Bloquer les spameurs qui s’acharnent sur mon e-mail @assemblee-nationale.fr, répondre aux typeforms du groupe LREM, mettre à jour les innombrables changements sur mon agenda partagé, rentrer dans une boucle télégram, tenter d’en sortir rapidement…, classer ses contacts, transmettre ses propositions d’amendements “en .doc, non en .odt, non en .rtf… Oh et puis voilà un .pdf”, trouver le bon réseau wifi de l’assemblée, se connecter à Eloi pour suivre le sort de mes amendements, à Anais pour la déclaration préalable à l’accueil de mes invités, à “Réservations Séance” pour réserver des places dans les galeries de l’hémicycle, à Telemaque pour retrouver le code pin de mon téléphone, supprimer les notifications de mon fil facebook, retrouver mon identifiant twitter, survoler les pétitions en ligne qui se multiplient dans ma boîte de réception, choisir une alerte moins bruyante pour mes sms, ajouter un 47ème mot de passe dans ma liste secrète, mettre mon téléphone sur silence et… tenter de réfléchir !
Le métier de parlementaire a vraiment considérablement évolué depuis le début de la République.
Désormais accessibles par tout un chacun par voie électronique, nous, députés, nous avons aussi l’ambition de parler au plus grand nombre via les réseaux sociaux et les outils numériques désormais à notre disposition.

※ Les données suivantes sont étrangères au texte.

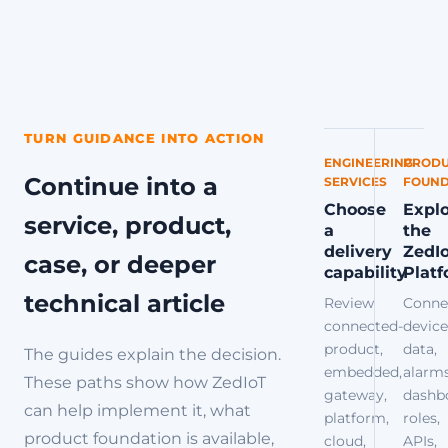
TURN GUIDANCE INTO ACTION
ENGINEERING
PRODU
Continue into a
SERVICES
FOUND
Choose
Expl
service, product,
a
the
delivery
ZedI
case, or deeper
capability
Plat
technical article
Review
Conne
connected-
device
product,
data,
The guides explain the decision.
embedded,
alarms
These paths show how ZedIoT
gateway,
dashb
can help implement it, what
platform,
roles,
product foundation is available,
cloud,
APIs,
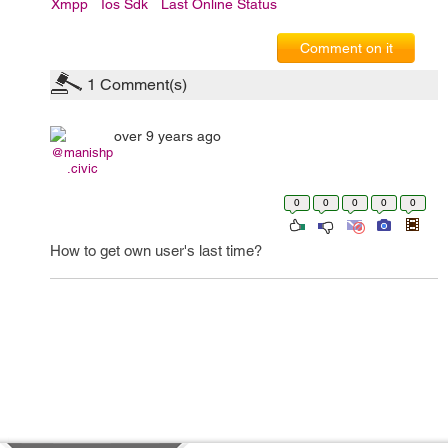
Xmpp
Ios Sdk
Last Online Status
Comment on it
1
Comment(s)
over 9 years ago
@manishp
.civic
0
0
0
0
0
How to get own user's last time?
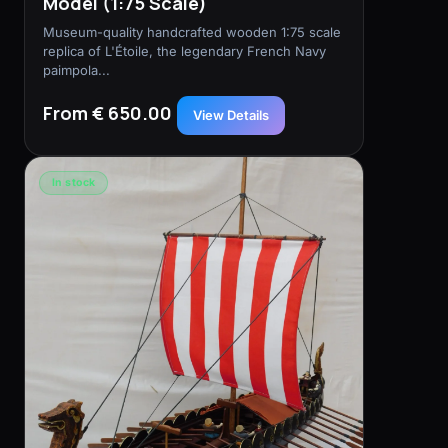
Model (1:75 Scale)
Museum-quality handcrafted wooden 1:75 scale
replica of L'Étoile, the legendary French Navy
paimpola...
From € 650.00
View Details
In stock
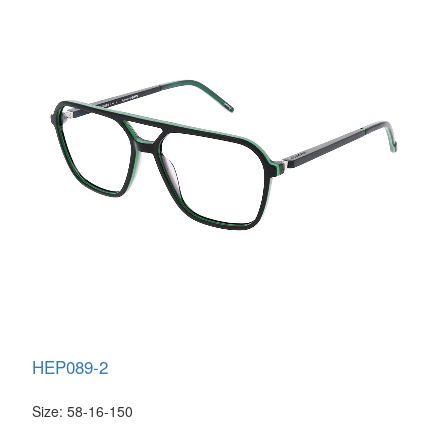
HEP089-2
Size: 58-16-150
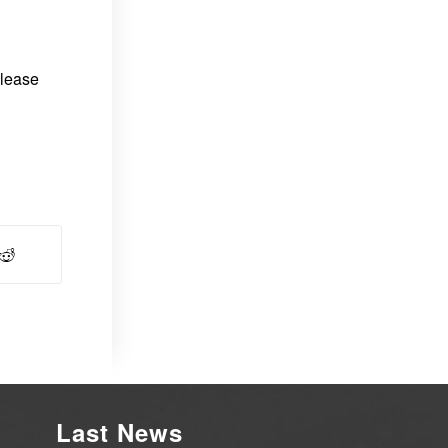
please
Last News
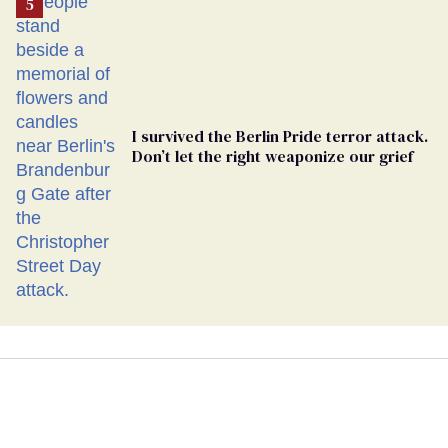
I survived the Berlin Pride terror attack.
Don’t let the right weaponize our grief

Le temps passé à gérer cette “communication” – qui n’est bien souvent que du bruit et de l’agitation – ne cesse d’empiéter sur celui que nous devrions consacrer à la réflexion, à la décision et à l’explication.
Nous sommes bien sûr aidés par des outils toujours plus performants et des collaborateurs toujours plus agiles. Mais comment ne pas s’effrayer de cette fuite en avant ?
Nous sommes désormais devant un dilemme : ne pas répondre aux innombrables sollicitations d’un peuple devenu cyberacteurs et alimenter ainsi le sentiment de déconnection des élus, ou passer toujours plus de temps et d’énergie à co-mu-ni-quer, à répondre à chaque interpellation, à commenter chaque commentaire…
Comme chaque député nouvellement élu, j’ai fait un choix. Celui de siéger à la commission des affaires économiques et de ne travailler que les thématiques sur lesquelles je m’estime compétent : l’industrie, l’économie sociale et solidaire, le logement… La division du travail est aussi une bonne chose pour les parlementaires !
Mais j’ai aussi fait un autre choix : celui de ne pas répondre à tous les citoyens qui m’interpellent.
Elu sur une circonscription, j’estime de mon devoir de rendre compte de mon mandat aux électeurs qui y sont inscrits. A ceux là, je m’efforce d’expliquer mon travail et le sens de mes votes. A ceux là, je réponds à chacune de leur question avec la plus grande attention.
Mais pour pouvoir continuer à faire convenablement mon travail de député, j’ai décidé de ne pas répondre à toutes les autres sollicitations… mais d’adresser ce texte à tous ceux qui sollicitent si régulièrement mon attention.
J’espère qu’ils comprendront que celle ci est précieuse, précisément parce qu’elle est celle d’un représentant du peuple qui a choisi de se consacrer au bien commun.